··· Text section
By the onset of the 1960s, hazing had died down in its intensity — replacing this trend was frosh week, which started in the 1960-61 academic year. However, archival sources confirm that the newly introduced frosh activities also led to a “riot” between various groups of first-year engineers the following year (the incident involved a car being pushed through glass doors in one of the engineering buildings).

From that point on, through the 1970s and up until about 1990, organizational changes began to take place under tamer social conditions. The AMS began to establish student-led programs such as the First Year Students Committee, established in 1982, which aimed to ease the transition for incoming freshmen. This committee was abolished in 1993 in favour of summertime introductory programs such as tours, information providers and committees aimed at freshmen to essentially help fulfill the same purpose — assisting them in their integration into university life.

Then, in 1997-98 Academic year, what is arguably the most advertised orientations event today began — Imagine Day. 

In 2000, the AMS introduced Firstweek, which has remained an AMS staple to this day.

And now, having moved past the 2000s and into the 2010s, one could ask the question — what can we expect of first week events in the future?

“Change” is the best answer, according to Ava Nasiri. “The first week experience I remember was back in 2011, when it was my first year,” she said. “Undergraduate societies like the Arts Undergraduate Society and the Science Undergraduate Society would come together and host large-scale events like first-year dances, fifth-year dances [much like in the 1930s] … but those things just don’t happen anymore. And that’s because there is a decreased interest from the student body regarding activities like that and therefore, the demand for things has changed with the times.”

“It’s certainly become much more refined than it was before,” said Terri Grant. “Things have changed greatly due to the times, in large part due to the volunteer positions that people fill in and the excellent training that they get from people who are there to help. It’s wonderful.”
······
··· Provided material
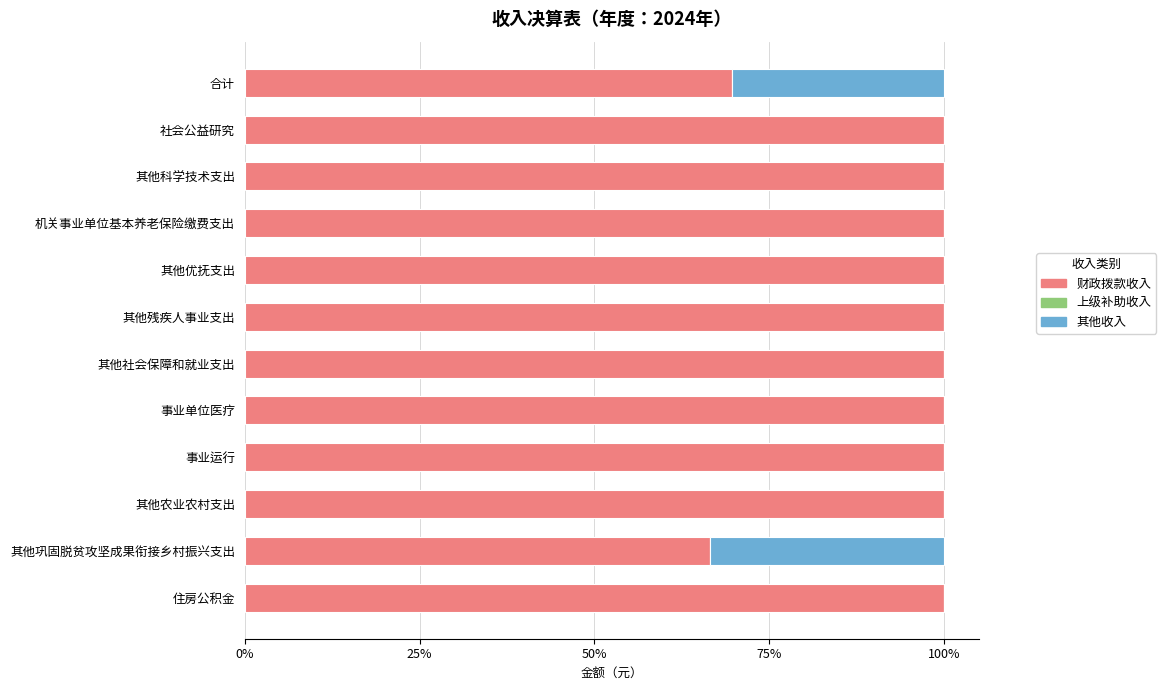

What is the total value across all series at 其他科学技术支出?

100.0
······
* [Problem 1]: Based on the orientation history text, mark each statement yes or no, and quote the words from the text that decide it: (a) frosh week started in the 1960-61 academic year; (b) the First Year Students Committee was established in 1993; (c) the AMS introduced Firstweek in 2000.
* [Problem 2]: In the orientation history text, what was pushed through glass doors during the "riot" among first-year engineers?
* [Problem 3]: List every orientation program or event that the orientation history text gives a starting year for, along with that year.

* [Solution 1]:
(a) Yes: "replacing this trend was frosh week, which started in the 1960-61 academic year"
(b) No: "the First Year Students Committee, established in 1982"
(c) Yes: "In 2000, the AMS introduced Firstweek"

* [Solution 2]: A car was pushed through glass doors in one of the engineering buildings.

* [Solution 3]:
Frosh week (1960-61 academic year)
First Year Students Committee (1982)
Imagine Day (1997-98 academic year)
Firstweek (2000)